#### [WORK ORDER A]
Answer these about the forum thread on the old Stingray photo, each in a few words:
(i) Where was the Stingray bought?
(ii) What is the dad doing while he holds the bike?
(iii) What kind of Ray is the bike, according to the last post?
#### [WORK ORDER B]
In two sentences, sum up the forum thread on the old Stingray photo.
#### [WORK ORDER C]
Extend the forum thread on the old Stingray photo with another post after the last one.

#### [SELECTED EXCERPT]
****

# Happy Days



## bikemonkey (Feb 25, 2019)

Locally purchased Stingray at Economy Auto - owner is still around but the bike got away a few years after the photo was taken.


----------



## rfeagleye (Feb 26, 2019)

I like that his dad is having a smoke while holding the bike...


----------



## Stevo (Feb 26, 2019)

Nice picture , love the t's , Ford and black semi dress shoes.


----------



## wheelbender6 (Feb 26, 2019)

Fairlane GT with a 390 in the background?


----------



## bikemonkey (Feb 27, 2019)

I first met this "kid" in the pic in my shop a couple of weeks ago and I asked for a copy to share here and archive. It's a Coppertone Ray and a replica is currently being pieced together for him by a friend.

****

#### [LISTED RECORDS]

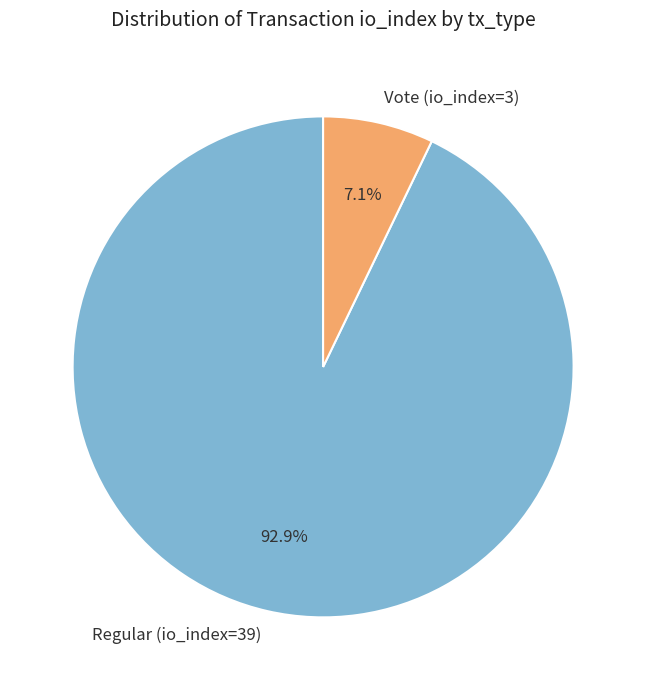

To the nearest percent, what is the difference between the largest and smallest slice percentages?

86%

****

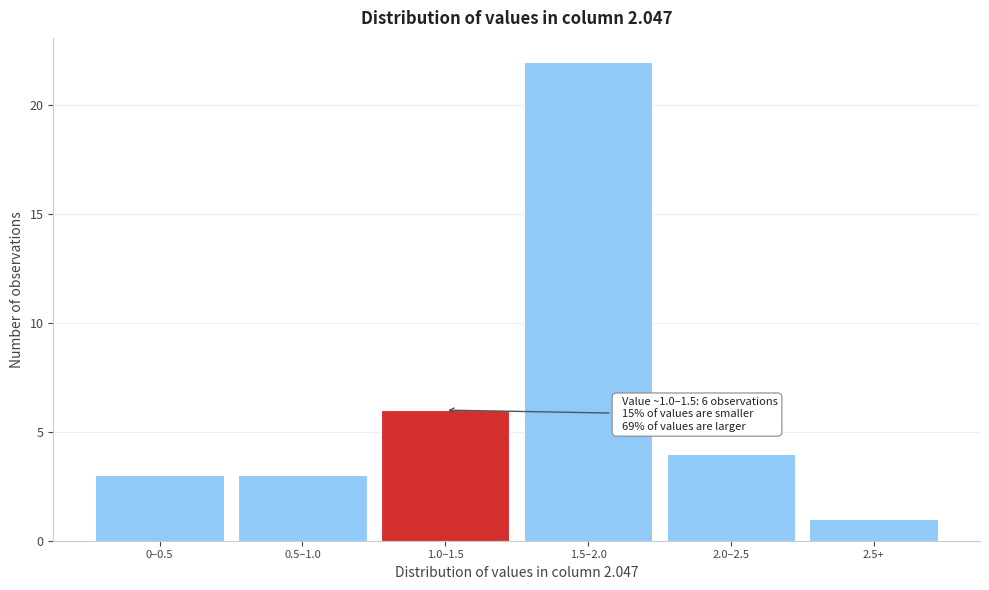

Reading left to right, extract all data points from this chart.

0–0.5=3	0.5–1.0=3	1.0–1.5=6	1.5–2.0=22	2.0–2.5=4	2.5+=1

****

#### [YOUR RESPONSE A]
(i) Locally, at Economy Auto.
(ii) Having a smoke.
(iii) A Coppertone Ray.

#### [YOUR RESPONSE B]
The thread starts with a photo of a Stingray bought locally at Economy Auto, whose owner is still around though the bike was gone a few years after the photo was taken. Others remark on the dad having a smoke while holding the bike, the t-shirts, a Ford and the black semi dress shoes, and the poster adds that the bike is a Coppertone Ray and a friend is piecing together a replica for the owner.

#### [YOUR RESPONSE C]
Dad is radiating bad ass...kid is ecstatic. I love how his pants are 4 inches too long with rolled cuffs. The idea was they had to last through your growth spurt and you better damn well not tear a hole in them too soon.


----------



## videoranger (Feb 27, 2019)

That's a good dad.


----------



## vincev (Feb 27, 2019)

Back when dads were real men.


----------



## Dbike (Aug 27, 2020)

wheelbender6 said:


> Fairlane GT with a 390 in the background?



Replying to this thread because of the car question. I checked with a Fairlane enthusiast. He said, yes, it is a Fairlane. A 1967 with aftermarket hubcaps.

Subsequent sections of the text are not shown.